> **PROBLEM TO SOLVE**: Across the listing, how many lines contain "fiebre"? The reply is the number alone.

> **DATA**:
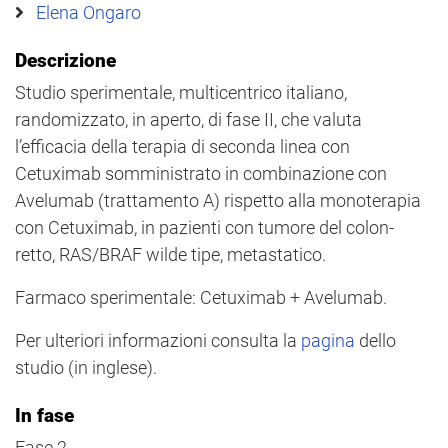
Elena Ongaro
Descrizione
Studio sperimentale, multicentrico italiano,
randomizzato, in aperto, di fase II, che valuta
l’efficacia della terapia di seconda linea con
Cetuximab somministrato in combinazione con
Avelumab (trattamento A) rispetto alla monoterapia
con Cetuximab, in pazienti con tumore del colon-
retto, RAS/BRAF wilde tipe, metastatico.
Farmaco sperimentale: Cetuximab + Avelumab.
Per ulteriori informazioni consulta la
pagina
dello
studio (in inglese).
In fase
Fase 2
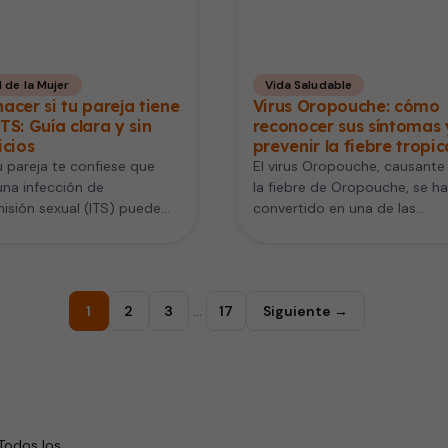
 de la Mujer
Vida Saludable
acer si tu pareja tiene
Virus Oropouche: cómo
TS: Guía clara y sin
reconocer sus síntomas 
icios
prevenir la fiebre tropic
 pareja te confiese que
El virus Oropouche, causante
una infección de
la fiebre de Oropouche, se ha
isión sexual (ITS) puede
convertido en una de las
tu mundo patas arriba.
enfermedades emergentes m
cen…
vigiladas…
1
2
3
…
17
Siguiente →
Todos los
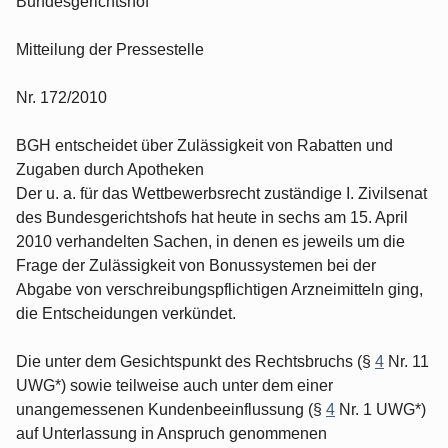
Bundesgerichtshof
Mitteilung der Pressestelle
Nr. 172/2010
BGH entscheidet über Zulässigkeit von Rabatten und
Zugaben durch Apotheken
Der u. a. für das Wettbewerbsrecht zuständige I. Zivilsenat
des Bundesgerichtshofs hat heute in sechs am 15. April
2010 verhandelten Sachen, in denen es jeweils um die
Frage der Zulässigkeit von Bonussystemen bei der
Abgabe von verschreibungspflichtigen Arzneimitteln ging,
die Entscheidungen verkündet.
Die unter dem Gesichtspunkt des Rechtsbruchs (§
4
Nr. 11
UWG*) sowie teilweise auch unter dem einer
unangemessenen Kundenbeeinflussung (§
4
Nr. 1 UWG*)
auf Unterlassung in Anspruch genommenen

> **RESULT OF THE TASK**: 2